By comparing an individual's known DNA with a sample of DNA from a crime
scene (for example, in a droplet of blood or a strand of hair), an expert
can give an opinion concerning the likelihood that both samples came from
the same individual.
This sort of technology is extremely complex; few people are able to
understand it. And yet the major crime labs and, increasingly, local police
agencies, are becoming adept at comparing DNA samples left at the scene
of a crime with DNA taken from a suspect -- and concluding on that basis
that the suspect is the culprit.
DNA evidence is also proving to be a powerful tool in determining the
innocence of prisoners who were tried before DNA testing in its current
form was an option. If bodily samples, such as blood or semen, were collected
from the crime scene or victim and that evidence is still available for
DNA testing, a showing that the prisoner's DNA doesn't match the crime-scene
DNA can be a powerful reason to conclude that the prisoner is innocent
and should be released. A number of prisoners who were sentenced to death
have been cleared through this technology.
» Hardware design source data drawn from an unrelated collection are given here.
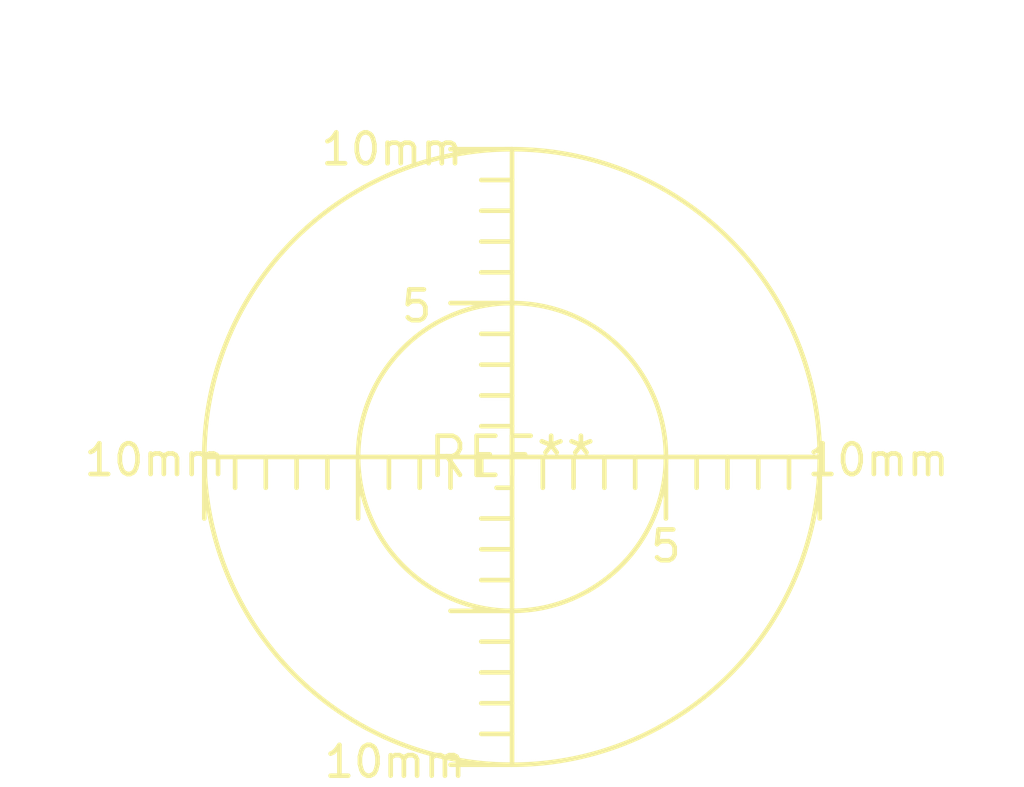
<source format=kicad_pcb>
(kicad_pcb (version 20240108) (generator pcbnew)

  (general
    (thickness 1.6)
  )

  (paper "A4")
  (layers
    (0 "F.Cu" signal)
    (31 "B.Cu" signal)
    (32 "B.Adhes" user "B.Adhesive")
    (33 "F.Adhes" user "F.Adhesive")
    (34 "B.Paste" user)
    (35 "F.Paste" user)
    (36 "B.SilkS" user "B.Silkscreen")
    (37 "F.SilkS" user "F.Silkscreen")
    (38 "B.Mask" user)
    (39 "F.Mask" user)
    (40 "Dwgs.User" user "User.Drawings")
    (41 "Cmts.User" user "User.Comments")
    (42 "Eco1.User" user "User.Eco1")
    (43 "Eco2.User" user "User.Eco2")
    (44 "Edge.Cuts" user)
    (45 "Margin" user)
    (46 "B.CrtYd" user "B.Courtyard")
    (47 "F.CrtYd" user "F.Courtyard")
    (48 "B.Fab" user)
    (49 "F.Fab" user)
    (50 "User.1" user)
    (51 "User.2" user)
    (52 "User.3" user)
    (53 "User.4" user)
    (54 "User.5" user)
    (55 "User.6" user)
    (56 "User.7" user)
    (57 "User.8" user)
    (58 "User.9" user)
  )

  (setup
    (pad_to_mask_clearance 0)
    (pcbplotparams
      (layerselection 0x00010fc_ffffffff)
      (plot_on_all_layers_selection 0x0000000_00000000)
      (disableapertmacros false)
      (usegerberextensions false)
      (usegerberattributes false)
      (usegerberadvancedattributes false)
      (creategerberjobfile false)
      (dashed_line_dash_ratio 12.000000)
      (dashed_line_gap_ratio 3.000000)
      (svgprecision 4)
      (plotframeref false)
      (viasonmask false)
      (mode 1)
      (useauxorigin false)
      (hpglpennumber 1)
      (hpglpenspeed 20)
      (hpglpendiameter 15.000000)
      (dxfpolygonmode false)
      (dxfimperialunits false)
      (dxfusepcbnewfont false)
      (psnegative false)
      (psa4output false)
      (plotreference false)
      (plotvalue false)
      (plotinvisibletext false)
      (sketchpadsonfab false)
      (subtractmaskfromsilk false)
      (outputformat 1)
      (mirror false)
      (drillshape 1)
      (scaleselection 1)
      (outputdirectory "")
    )
  )

  (net 0 "")

  (footprint "Gauge_10mm_Type5_SilkScreenTop" (layer "F.Cu") (at 0 0))

)

</source>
The conclusion that a DNA match proves the defendant's guilt is based
primarily on the assumption that the probability against one individual
matching another is in the hundreds of millions, or even billions, depending
on who is crunching the numbers. However, as overwhelming as these figures
may seem, it's still possible to whittle them down to far less overwhelming
odds -- or even to no odds at all -- if it can be shown that the methods
used by the laboratories doing the testing were flawed in some manner.
It is this approach, among others, that the defense team in the O.J. Simpson
case used to mount its defense against what appeared to be overwhelming
DNA evidence implicating O.J. Simpson as the guilty party.